The level of the Navy’s submarine production dropped in the 1990s following the end of the Cold War, resulting in a shrunken supplier base, simply because there was not enough work to go around for all the companies involved. At one time there were 12,000 companies who supplied parts for sub production, but that number has fallen to about 2,000 suppliers who contribute to the Navy’s new Virginia-class (SSN-774) attack submarines.

The SSBN(X) will replace Ohio-class ballistic subs. Photo: U.S. Navy
The Navy is gearing up to replace the Ohio-class ballistic subs. Photo: U.S. Navy

The Navy is currently building the attack subs at a rate of two per year, a number that will continue into the early 2020s, just as the service moves into production for the replacement of the Ohio-class ballistic subs. The ballistic subs are much larger than their attack counterparts and will require many more parts, such as valves, heat exchangers, manifolds, missile tubes and other components.

General Dynamics [GD] Electric Boat is currently the prime contractor for the early design and development of the Ohio-class replacement program, also referred to as the ORP.

The Navy has yet to determine its acquisition model for the construction program, whether Groton, Conn.-based Electric Boat will be the full prime contractor or whether some kind of teaming arrangement will be set up similar to the Virginia program, where Electric Boat and Huntington Ingalls Industries [HII] Newport News Shipbuilding in Newport News, Va. split the hull construction work.

Nevertheless, officials at Electric Boat have already begun engaging the supplier base to ensure they will be ready to support the additional production that will come with simultaneously building the Virginia-class and the Ohio replacements. The ORP ships will be more than double the size of the Virginias.

“That will be tough on the supplier base,” Brian Wilson, the program director for the ORP at Electric Boat, said in an interview. “It means there is a lot more stuff.”

The Navy decided several years ago to push back construction on the first ORP ship from 2019 to 2021 to account for shrinking budgets and to allow more time to work through the design. According to the Navy’s 30-year shipbuilding plan released earlier this year, there will be one Virginia-class boat being built alongside the first OPR vessel in 2021, but that number will fluctuate up throughout the decade and into the 2030s.
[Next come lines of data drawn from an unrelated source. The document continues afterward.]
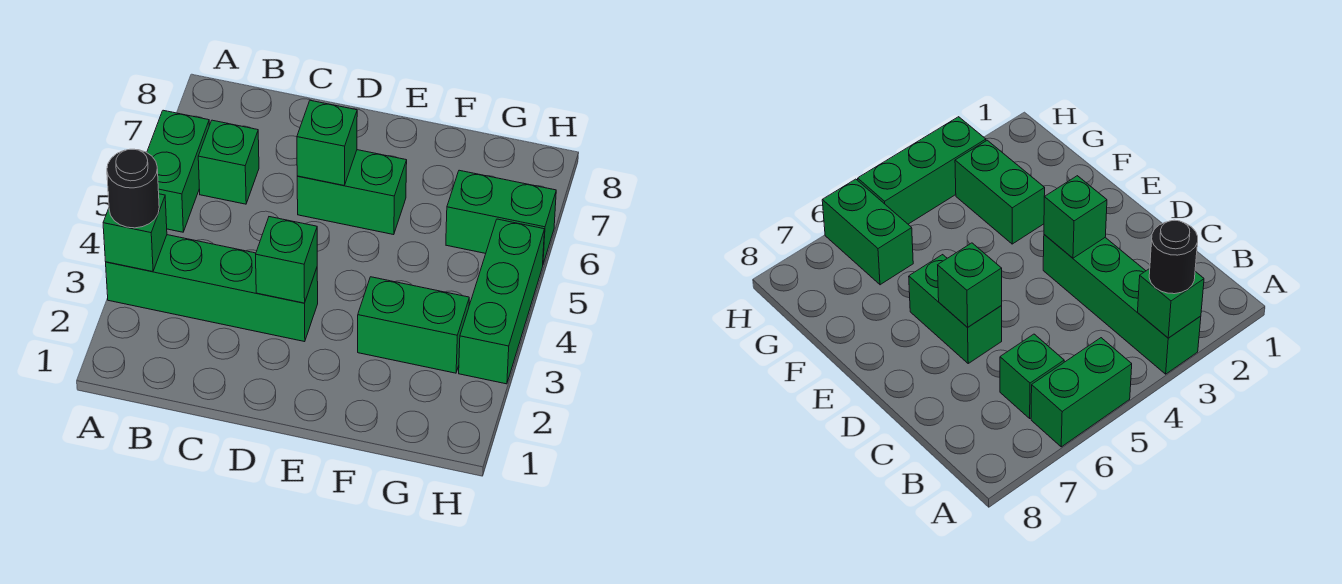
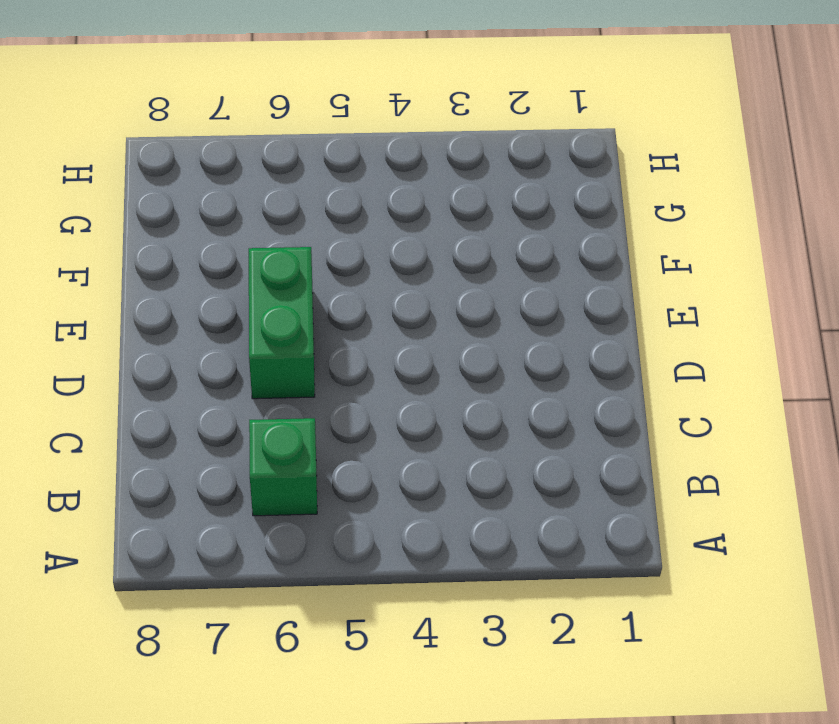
none -> green 1x4 brick [106,235,318,342]
none -> green 1x2 brick [147,110,209,232]

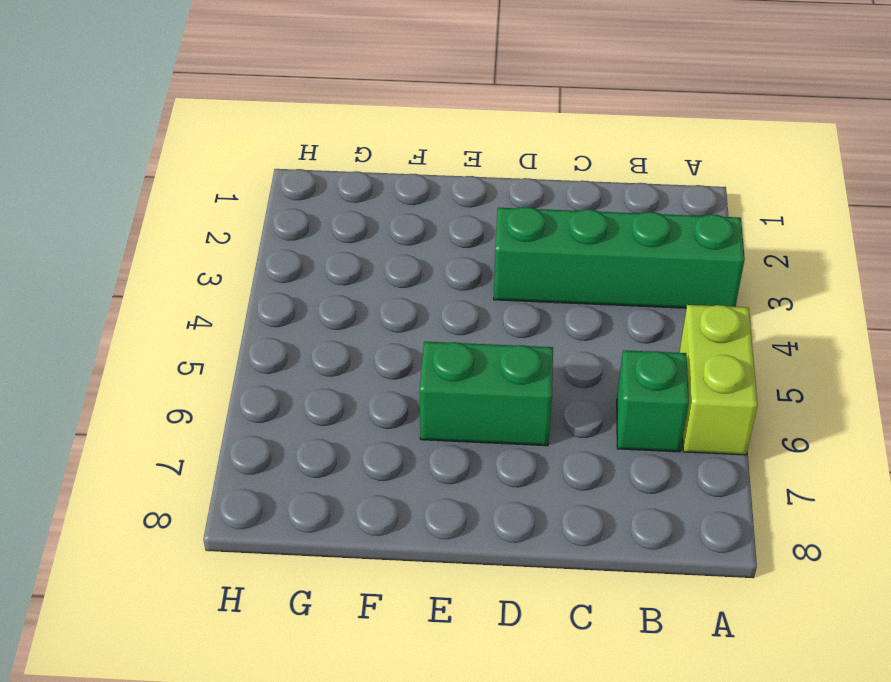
lime 1x2 brick [679,305,758,455] -> green 1x2 brick [147,110,209,232]
none -> green 1x2 brick [358,277,469,373]
none -> green 1x2 brick [446,170,556,264]

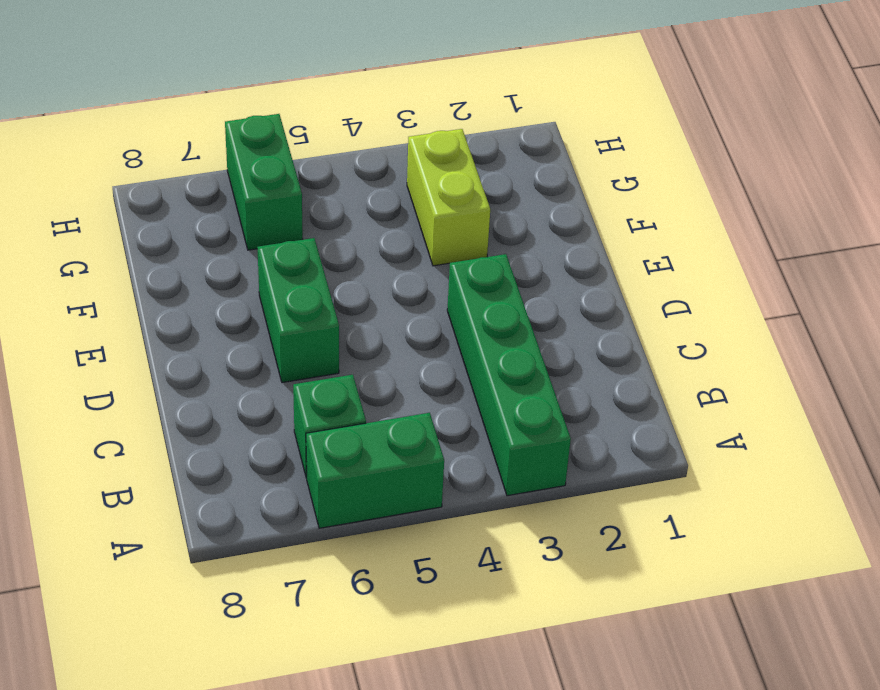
lime 1x2 brick [407,129,490,266] -> green 1x2 brick [358,277,469,373]
none -> green 1x3 brick [459,219,545,384]
none -> green 1x1 brick [103,194,167,272]

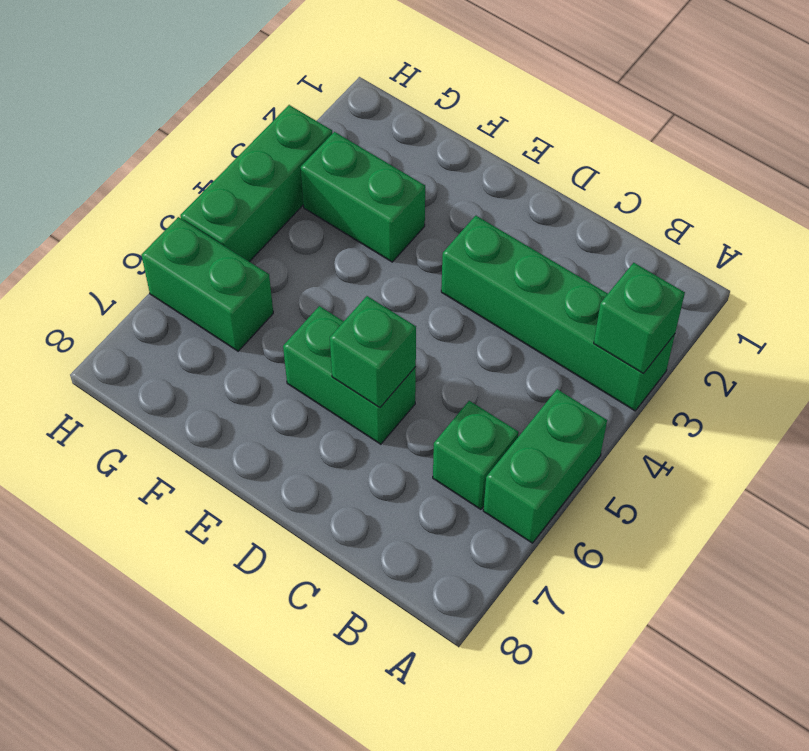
none -> green 1x1 brick [256,217,317,303]
none -> black 1x1 round brick [107,149,159,228]

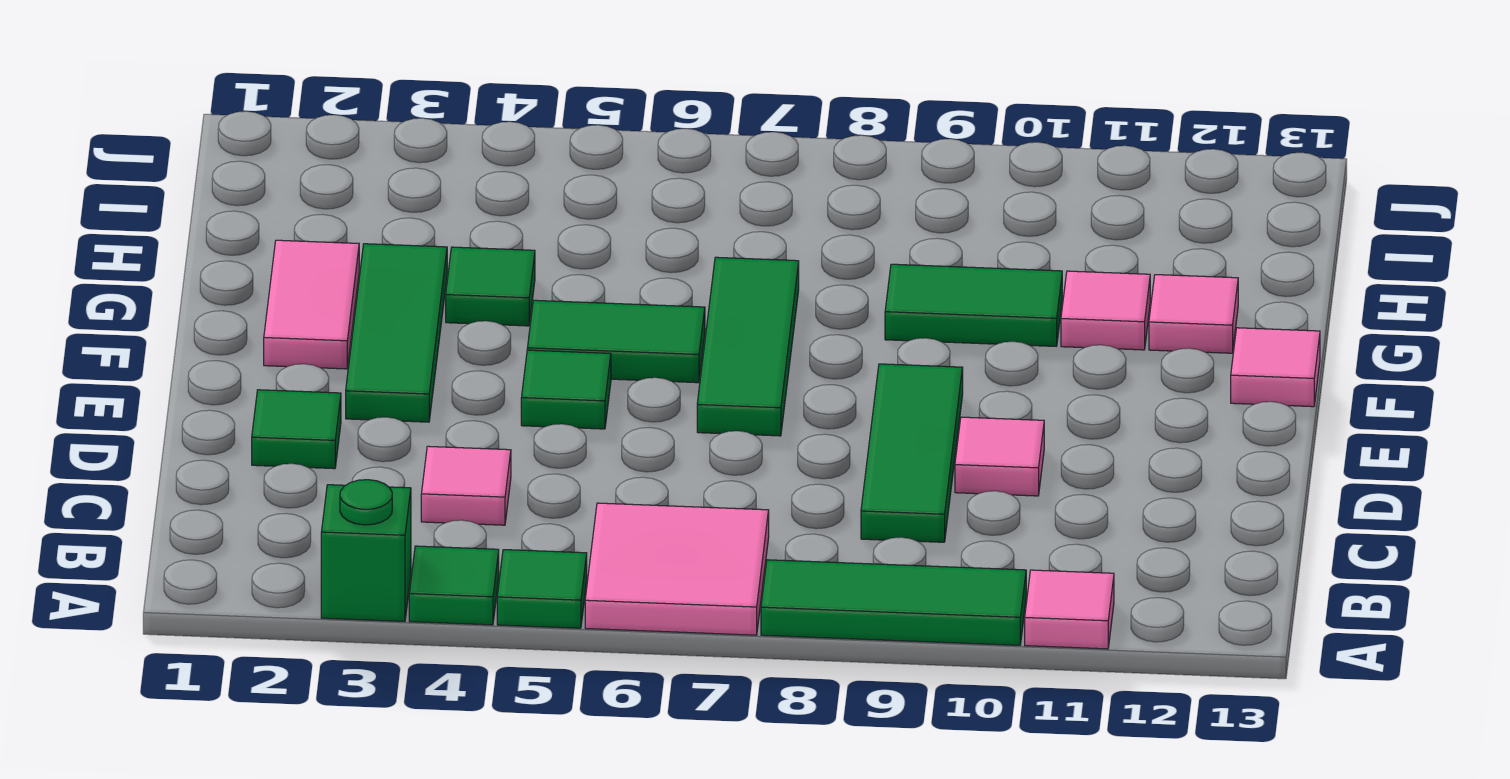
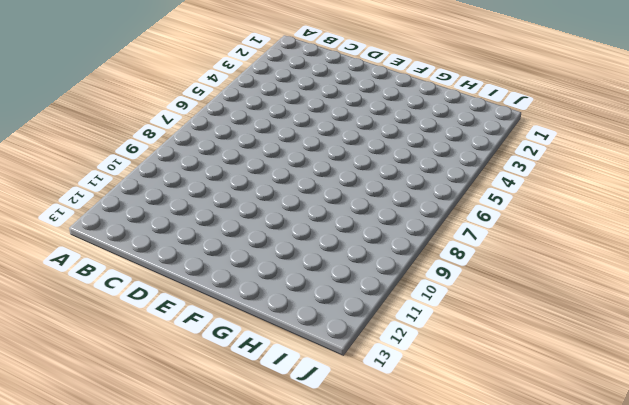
none -> green 1x1 brick [321,480,411,621]
none -> green 1x1 tile [409,546,499,625]
none -> green 1x1 tile [497,550,587,628]

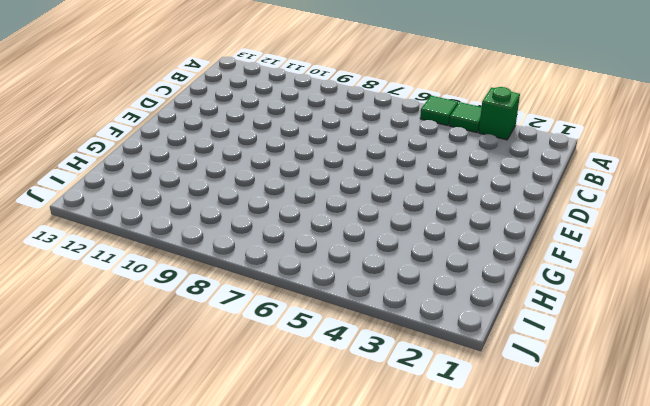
none -> pink 2x2 tile [585,503,769,635]
none -> green 1x3 tile [761,560,1026,645]
none -> pink 1x1 tile [1025,570,1114,649]

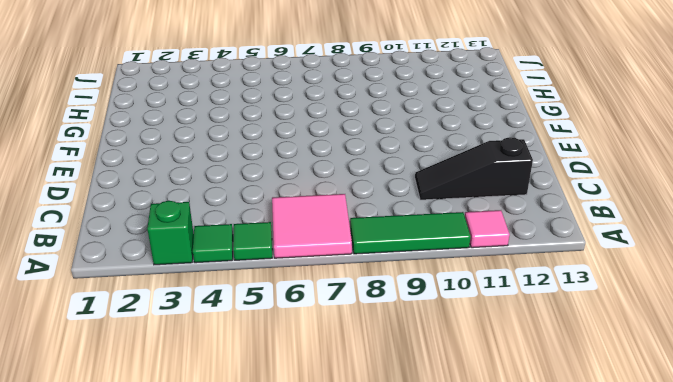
black 1x3 slope [415,137,533,200] -> none
none -> pink 1x1 tile [421,446,511,525]
none -> green 1x3 tile [861,364,963,542]
none -> green 1x1 tile [252,390,341,469]

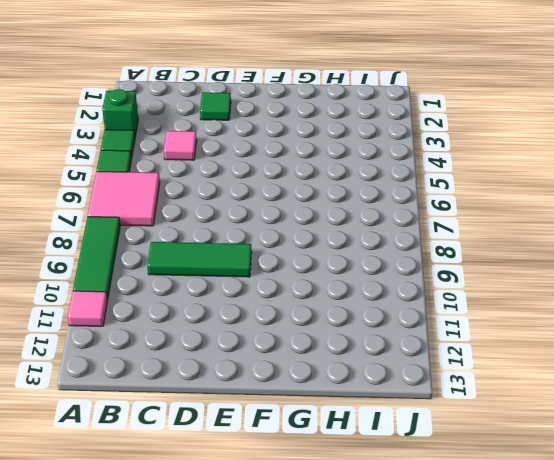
none -> pink 1x1 tile [955,417,1044,496]
none -> green 1x3 tile [346,244,447,422]
none -> green 1x1 tile [521,350,611,429]

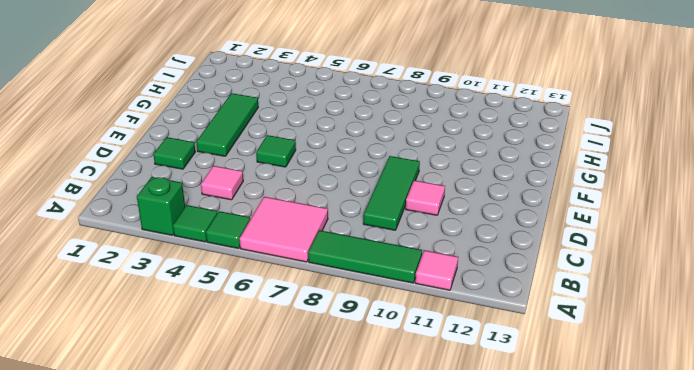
none -> green 1x3 tile [697,257,799,436]
none -> pink 1x2 tile [264,240,359,369]
none -> green 1x2 tile [527,300,705,383]

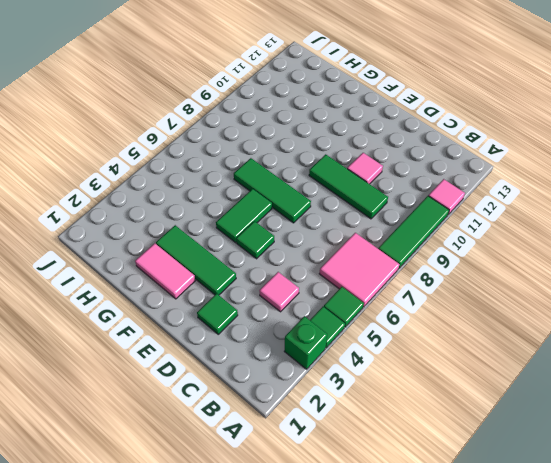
none -> pink 1x1 tile [1231,328,1320,407]
none -> green 1x1 tile [446,247,535,326]
none -> green 1x2 tile [885,264,1062,346]

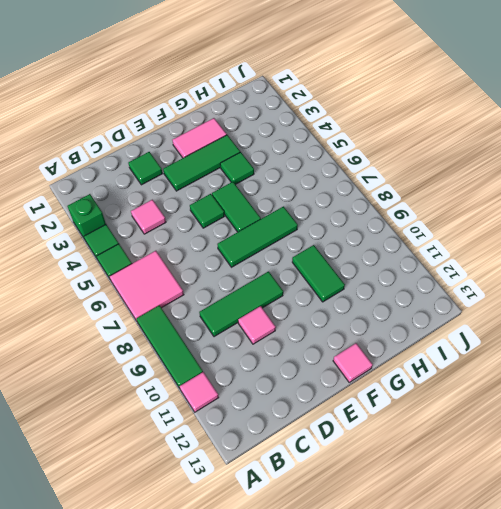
none -> pink 1x1 tile [1061,271,1150,350]
none -> pink 1x1 tile [1149,275,1238,353]

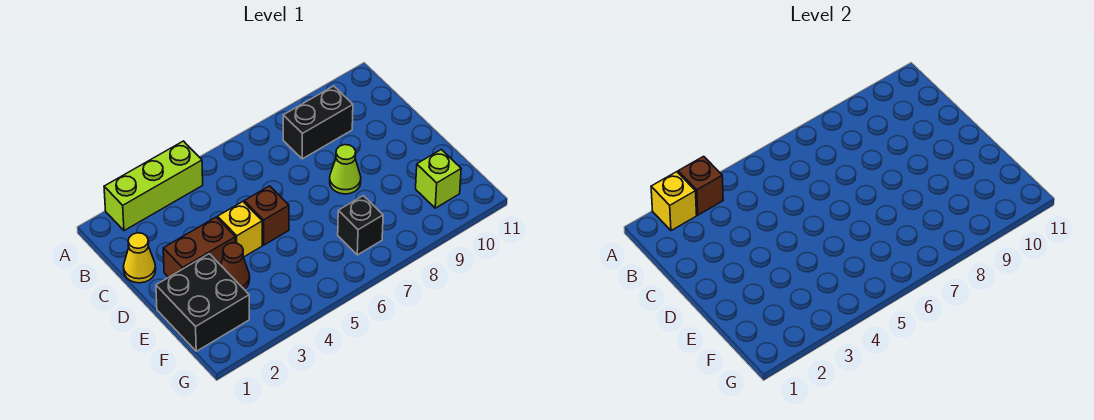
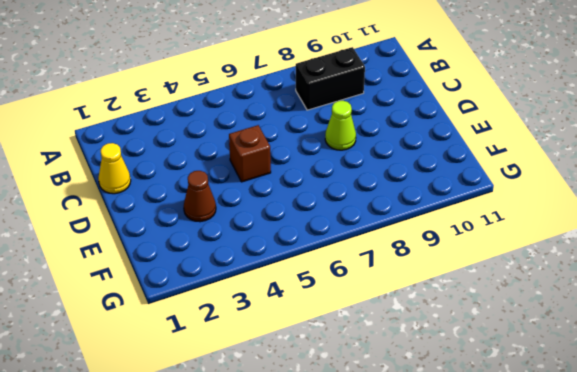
none -> lime 1x3 brick [104,141,203,231]
none -> brown 1x2 brick [163,217,236,277]
none -> yellow 1x1 brick [218,202,262,257]

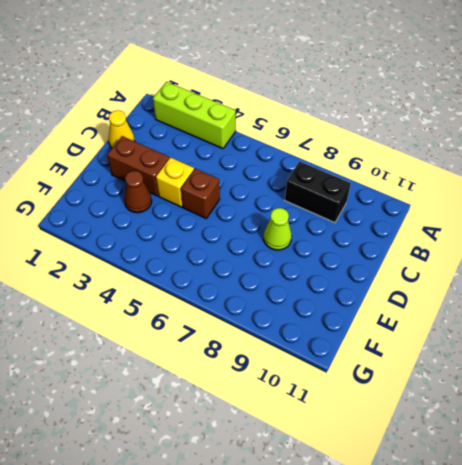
none -> black 2x2 brick [156,254,249,351]
none -> black 1x1 brick [338,196,383,255]
none -> lime 1x1 brick [416,150,461,208]

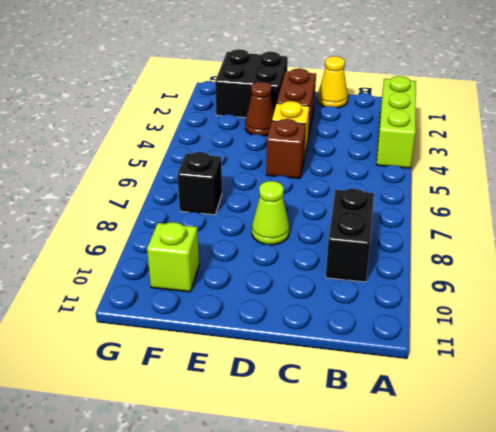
none -> yellow 1x1 brick [651,172,697,231]
none -> brown 1x1 brick [678,156,723,215]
While the shipbuilding plan is modified annually, as of now the second Ohio replacement is slated for fiscal 2024, along with two Virginias, with the same situation arising again in 2026, as the third ORP ships goes into construction. Throughout the decade, new construction on the attack subs is slated for two every even numbered year and one in the odd years.

“If there’s one Virginia there and a big Ohio replacement, they (the suppliers) are going to have a steady diet that we will need to maintain and manage,” Wilson said.

“There is some investment going on to compete to get new vendors engaged in different parts so we can balance off the needs of Virginia and Ohio replacement,” he added.

The supplier base will need to start increasing its capacity to produce more to ensure production remains streamlined, and Electric Boat has been working with the Submarine Industrial Base Council, an organization that represents sub builders and suppliers, to keep companies abreast of the latest developments so they can plan.

“Keep them educated,” Wilson said. In those discussions, Wilson said, the supplying companies emphasize the importance of consistency in planning, an important message as the program goes forward for the Navy, and Congress, which controls the budget.

“Give us something that we can predict and actually support and then we will all be there to make it happen,” Wilson said, conveying the sentiment expressed by the suppliers.